The response should reproduce exactly the lines from the top of the listing below through the one that contains "pinky tip: (291, 349)", and nothing else; pictures do not belong in it.
─── Input
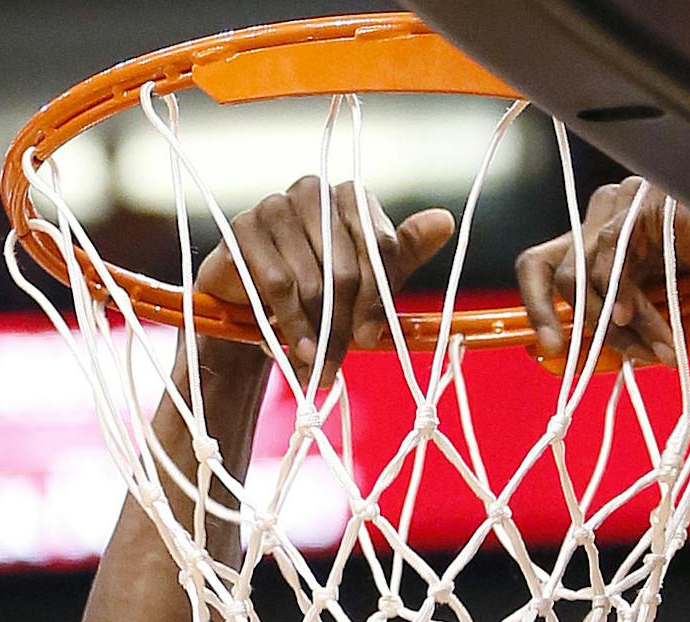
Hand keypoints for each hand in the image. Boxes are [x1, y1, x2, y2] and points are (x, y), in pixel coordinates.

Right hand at [195, 177, 455, 384]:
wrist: (251, 304)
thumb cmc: (318, 289)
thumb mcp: (366, 277)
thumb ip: (402, 252)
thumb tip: (445, 220)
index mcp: (351, 198)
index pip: (380, 246)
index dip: (376, 300)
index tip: (371, 339)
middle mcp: (315, 191)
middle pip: (346, 269)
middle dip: (345, 325)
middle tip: (338, 363)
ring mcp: (276, 205)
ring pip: (313, 282)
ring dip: (316, 332)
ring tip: (314, 363)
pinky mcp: (244, 227)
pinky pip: (278, 283)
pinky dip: (290, 323)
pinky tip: (291, 349)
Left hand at [516, 176, 689, 365]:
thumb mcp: (653, 305)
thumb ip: (620, 320)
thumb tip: (585, 354)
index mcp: (595, 240)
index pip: (540, 265)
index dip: (535, 306)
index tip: (549, 347)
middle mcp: (601, 217)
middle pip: (563, 276)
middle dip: (593, 328)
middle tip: (633, 356)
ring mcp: (619, 203)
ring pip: (586, 272)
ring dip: (618, 323)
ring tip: (655, 349)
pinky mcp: (640, 201)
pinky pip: (615, 254)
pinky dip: (621, 293)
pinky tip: (632, 316)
──────
Exercise answer
Hand keypoints for each hand in the image. Boxes are [x1, y1, x2, y2] and points are (x, y), in pixel coordinates.

Right hand at [195, 177, 455, 384]:
wrist: (251, 304)
thumb cmc: (318, 289)
thumb mcp: (366, 277)
thumb ip: (402, 252)
thumb tip: (445, 220)
index mcp: (351, 198)
index pip: (380, 246)
index dip: (376, 300)
index tip: (371, 339)
middle mcp: (315, 191)
middle pip: (346, 269)
middle dip: (345, 325)
middle tip: (338, 363)
ring mcp: (276, 205)
ring pip: (313, 282)
ring dip: (316, 332)
ring tip: (314, 363)
pinky mcp: (244, 227)
pinky pip: (278, 283)
pinky dip: (290, 323)
pinky tip: (291, 349)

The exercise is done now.